思春期の男の子への性教育、家庭でどこまですべき?

中野日出美

思春期と切っても切り離せないのが「性」の問題。特に母親にとってはハードルが高い「男の子への性教育」は、家庭でどのように行うべきでしょうか。
親子専門の心理セラピストである中野日出美さんに解説いただきました。(イラスト:セコリ[nobico編集部])

※本稿は中野日出美著『言葉にできない気持ちをわかってほしい 思春期の男の子が親に求めていること』(大和出版 )から一部抜粋・編集したものです。

中野日出美(なかの・ひでみ)
一般社団法人 親と子の心理コミュニケーション協会代表理事。日本心理学会認定心理士。心理セラピスト。絵本作家。親子関係の改善を図るセラピーの専門家。

性について正しい知識をもっていない

「何だか最近、カノジョができたみたいなのよ。帰宅するのも遅いし、夜中に深刻そうに電話で話していると心配で……」

高1のシュウゾウ君は、初めてできたカノジョに夢中です。交際が性行為に進んだとしても、結婚して責任をとればいいと考えています。

急激に体が変化していく思春期の男の子にとって、性の問題はけっして避けては通れないもの。

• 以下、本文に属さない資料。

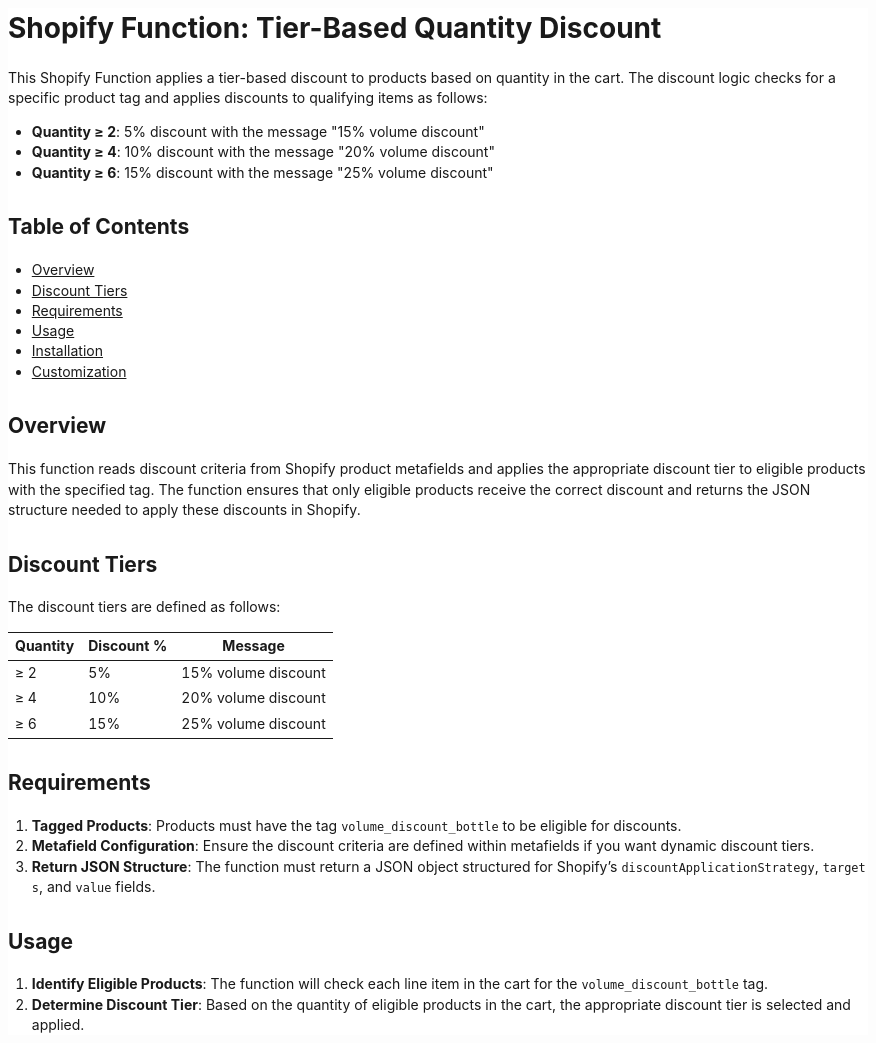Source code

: # Shopify Function: Tier-Based Quantity Discount

This Shopify Function applies a tier-based discount to products based on quantity in the cart. The discount logic checks for a specific product tag and applies discounts to qualifying items as follows:

- **Quantity ≥ 2**: 5% discount with the message "15% volume discount"
- **Quantity ≥ 4**: 10% discount with the message "20% volume discount"
- **Quantity ≥ 6**: 15% discount with the message "25% volume discount"

## Table of Contents
- [Overview](#overview)
- [Discount Tiers](#discount-tiers)
- [Requirements](#requirements)
- [Usage](#usage)
- [Installation](#installation)
- [Customization](#customization)

## Overview

This function reads discount criteria from Shopify product metafields and applies the appropriate discount tier to eligible products with the specified tag. The function ensures that only eligible products receive the correct discount and returns the JSON structure needed to apply these discounts in Shopify.

## Discount Tiers

The discount tiers are defined as follows:

| Quantity | Discount % | Message               |
|----------|------------|-----------------------|
| ≥ 2      | 5%         | 15% volume discount   |
| ≥ 4      | 10%        | 20% volume discount   |
| ≥ 6      | 15%        | 25% volume discount   |

## Requirements

1. **Tagged Products**: Products must have the tag `volume_discount_bottle` to be eligible for discounts.
2. **Metafield Configuration**: Ensure the discount criteria are defined within metafields if you want dynamic discount tiers.
3. **Return JSON Structure**: The function must return a JSON object structured for Shopify’s `discountApplicationStrategy`, `targets`, and `value` fields.

## Usage

1. **Identify Eligible Products**: The function will check each line item in the cart for the `volume_discount_bottle` tag.
2. **Determine Discount Tier**: Based on the quantity of eligible products in the cart, the appropriate discount tier is selected and applied.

ところが日本の学校での性教育は、世界レベルでは大いに後れをとっています。

となると、必然的に性の問題は家庭でしっかりとフォローせざるを得ません。

しかし、よく考えてみれば、私たち親だって、学校や、ましてや自分の親からちゃんとした性教育を受けたかと言われたら微妙ですよね。

まだ女の子の場合は、同性である母親が、体の仕組みや生理、セックスや性感染症、性被害について教えていくことができます。

それにくらべて男の子の場合は、ほぼ置き去り状態で、正しい知識をもたないまま、思春期に突入しているケースがとても多いのが現状でしょう。